• To do: Records follow. Copy every line with "Constants".

(Stored data entries)
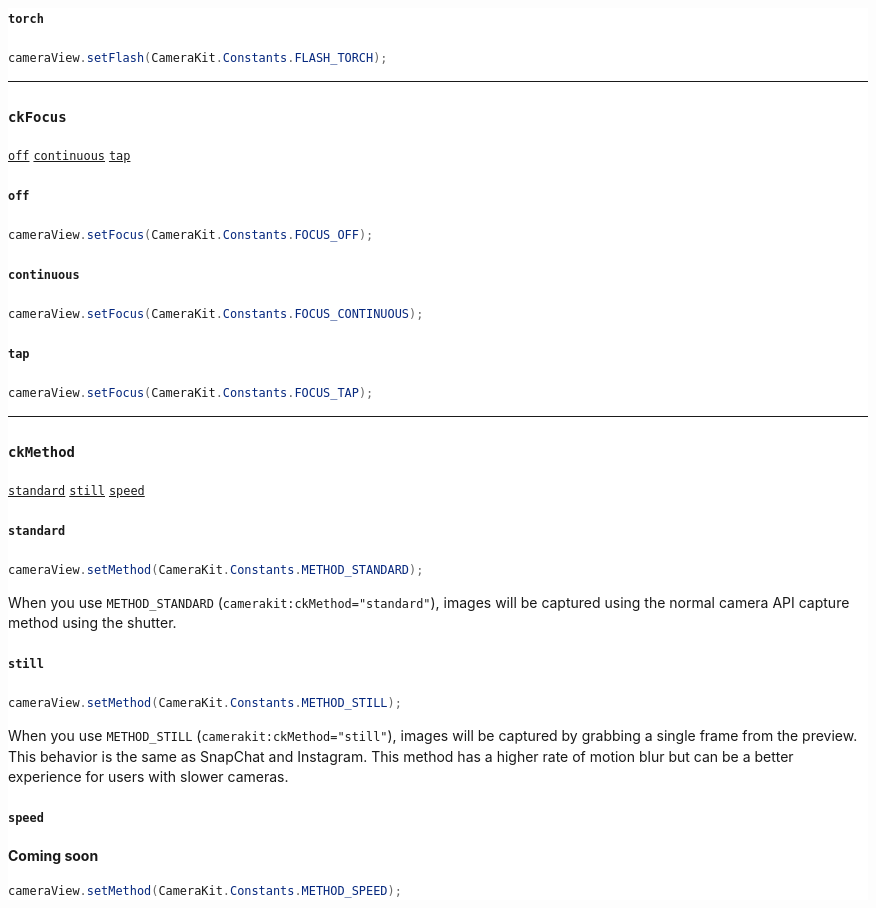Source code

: #### `torch`
```java
cameraView.setFlash(CameraKit.Constants.FLASH_TORCH);
```

- - -

### `ckFocus`
[`off`](#off-1) [`continuous`](#continuous) [`tap`](#tap)

#### `off`

```java
cameraView.setFocus(CameraKit.Constants.FOCUS_OFF);
```

#### `continuous`

```java
cameraView.setFocus(CameraKit.Constants.FOCUS_CONTINUOUS);
```

#### `tap`

```java
cameraView.setFocus(CameraKit.Constants.FOCUS_TAP);
```

- - -

### `ckMethod`
[`standard`](#standard) [`still`](#still) [`speed`](#speed)

#### `standard`

```java
cameraView.setMethod(CameraKit.Constants.METHOD_STANDARD);
```

When you use `METHOD_STANDARD` (`camerakit:ckMethod="standard"`), images will be captured using the normal camera API capture method using the shutter.

#### `still`

```java
cameraView.setMethod(CameraKit.Constants.METHOD_STILL);
```

When you use `METHOD_STILL` (`camerakit:ckMethod="still"`), images will be captured by grabbing a single frame from the preview. This behavior is the same as SnapChat and Instagram. This method has a higher rate of motion blur but can be a better experience for users with slower cameras.

#### `speed`

**Coming soon**

```java
cameraView.setMethod(CameraKit.Constants.METHOD_SPEED);
```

• Problem solution:
cameraView.setFlash(CameraKit.Constants.FLASH_TORCH);
cameraView.setFocus(CameraKit.Constants.FOCUS_OFF);
cameraView.setFocus(CameraKit.Constants.FOCUS_CONTINUOUS);
cameraView.setFocus(CameraKit.Constants.FOCUS_TAP);
cameraView.setMethod(CameraKit.Constants.METHOD_STANDARD);
cameraView.setMethod(CameraKit.Constants.METHOD_STILL);
cameraView.setMethod(CameraKit.Constants.METHOD_SPEED);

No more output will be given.